Are you lubricating the o-ring with a compatible lubricant?
 
I agree that this is not a self energizing design. Once a leak starts, it will continue leaking at lower pressure. We use this to pinpoint the exact leak location as once the seal "blows out" we drop the pressure enough that there is just a tiny stream of bubbles.

Lubrication is an interesting topic. Manufacturing stopped lubricating this o-ring right when the "big spike" (0.1%) failure rate started. However, the entire device is lubricated internally after assembly. We do see engine oil on the o-ring after disassembly. The o-ring lubricant was a very light oil, the assembly lube is 15W40 engine oil.

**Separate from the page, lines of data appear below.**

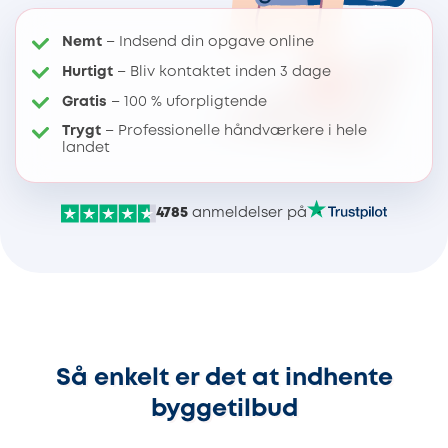
Nemt
– Indsend din opgave online
Hurtigt
– Bliv kontaktet inden 3 dage
Gratis
– 100 % uforpligtende
Trygt
– Professionelle håndværkere i hele
landet
4785
anmeldelser på
Så enkelt er det at indhente
byggetilbud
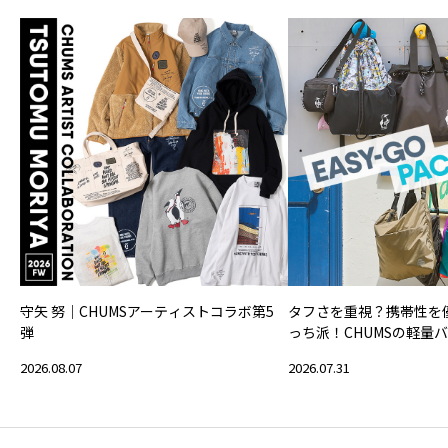
守矢 努｜CHUMSアーティストコラボ第5
タフさを重視？携帯性を
弾
っち派！CHUMSの軽量
2026.08.07
2026.07.31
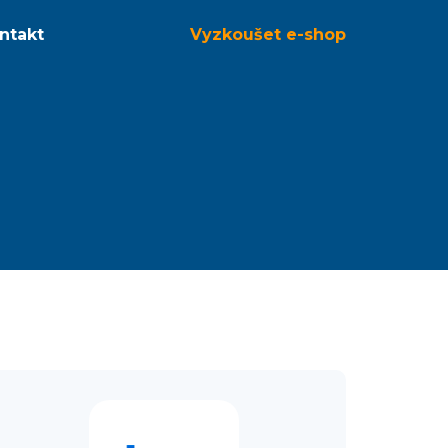
ntakt
Vyzkoušet
e-shop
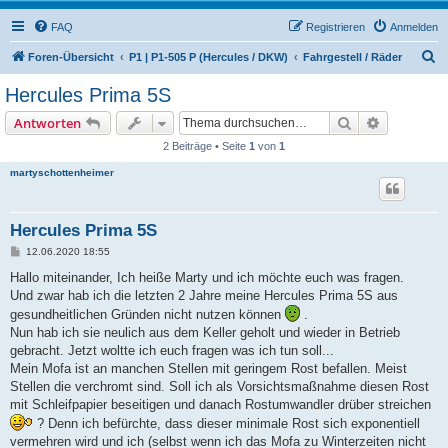
FAQ
Registrieren
Anmelden
S
Foren-Übersicht
P1 | P1-505 P (Hercules / DKW)
Fahrgestell / Räder
u
Hercules Prima 5S
c
Suche
Erweiterte
Antworten
h
2 Beiträge • Seite
1
von
1
e
martyschottenheimer
Hercules Prima 5S
B
12.06.2020 18:55
e
i
Hallo miteinander, Ich heiße Marty und ich möchte euch was fragen.
t
Und zwar hab ich die letzten 2 Jahre meine Hercules Prima 5S aus
r
a
gesundheitlichen Gründen nicht nutzen können
.
g
Nun hab ich sie neulich aus dem Keller geholt und wieder in Betrieb
gebracht. Jetzt woltte ich euch fragen was ich tun soll...
Mein Mofa ist an manchen Stellen mit geringem Rost befallen. Meist
Stellen die verchromt sind. Soll ich als Vorsichtsmaßnahme diesen Rost
mit Schleifpapier beseitigen und danach Rostumwandler drüber streichen
? Denn ich befürchte, dass dieser minimale Rost sich exponentiell
vermehren wird und ich (selbst wenn ich das Mofa zu Winterzeiten nicht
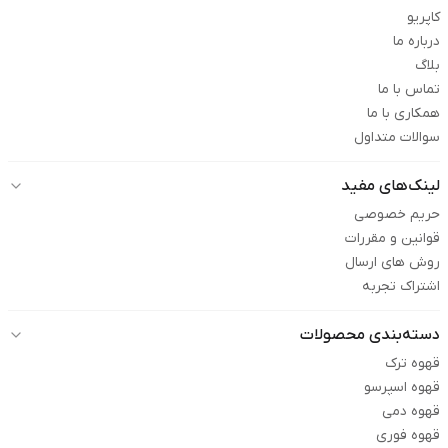
کاپریو
درباره ما
بلاگ
تماس با ما
همکاری با ما
سوالات متداول
لینک‌های مفید
حریم خصوصی
قوانین و مقررات
روش های ارسال
اشتراک تجربه
دسته‌بندی محصولات
قهوه ترک
قهوه اسپرسو
قهوه دمی
قهوه فوری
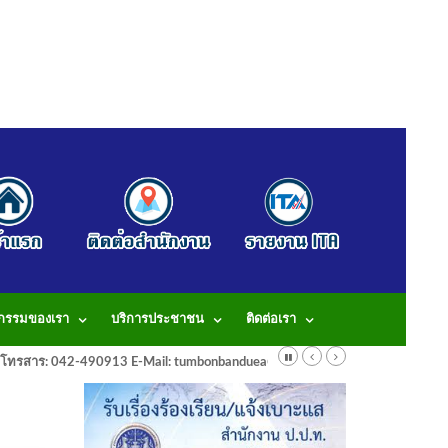
จกรรมของเรา
บริการประชาชน
ติดต่อเรา
913 โทรสาร: 042-490913 E-Mail: tumbonbanduea@gmail.com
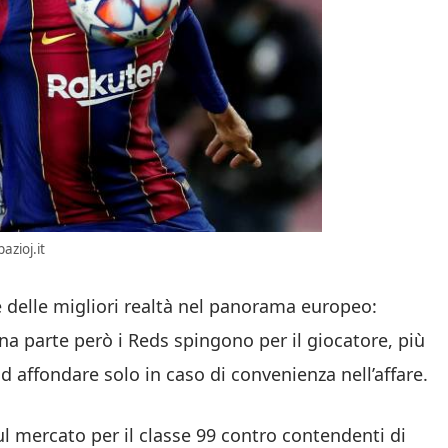
azioj.it
ue delle migliori realtà nel panorama europeo:
una parte però i Reds spingono per il giocatore, più
ad affondare solo in caso di convenienza nell’affare.
ul mercato per il classe 99 contro contendenti di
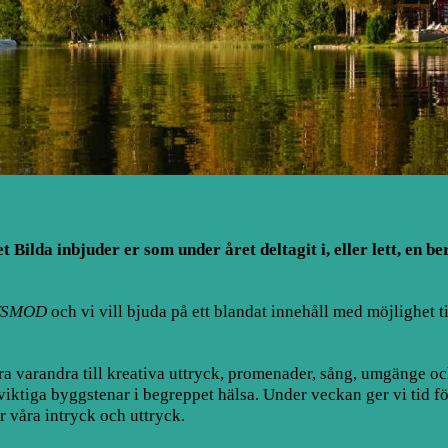
 Bilda inbjuder er som under året deltagit i, eller lett, en 
VSMOD
och vi vill bjuda på ett blandat innehåll med möjlighet t
a varandra till kreativa uttryck, promenader, sång, umgänge oc
viktiga byggstenar i begreppet hälsa. Under veckan ger vi tid för 
r våra intryck och uttryck.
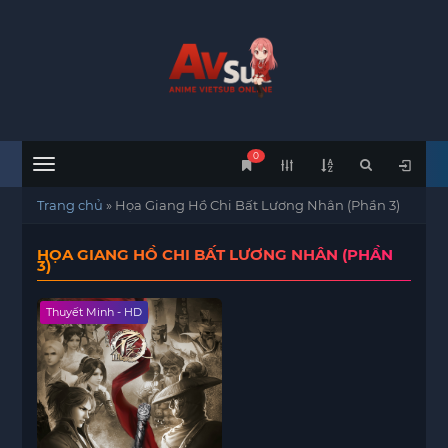
0
Menu
Trang chủ
»
Họa Giang Hồ Chi Bất Lương Nhân (Phần 3)
HỌA GIANG HỒ CHI BẤT LƯƠNG NHÂN (PHẦN
3)
Thuyết Minh - HD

This is what Parker has to say about triangular grooves and pressure:

This type of crush seal is used where cost and ease of machining are important.
The O-Ring is confined in a triangular recess made by machining a
45 degree angle on the male cover. The OD of the ring should be about the
same as the recess diameter. The same sealing principle applies to crush
type seals used in recesses of straight thread tubing bosses. Pressures
are limited only by clearances and the strength of the mating parts. The
O-Rings are permanently deformed.


I must say, I have never actually seen the permanent deformation mentioned even after long thermal cycles but we do use a compound that has very little compression set.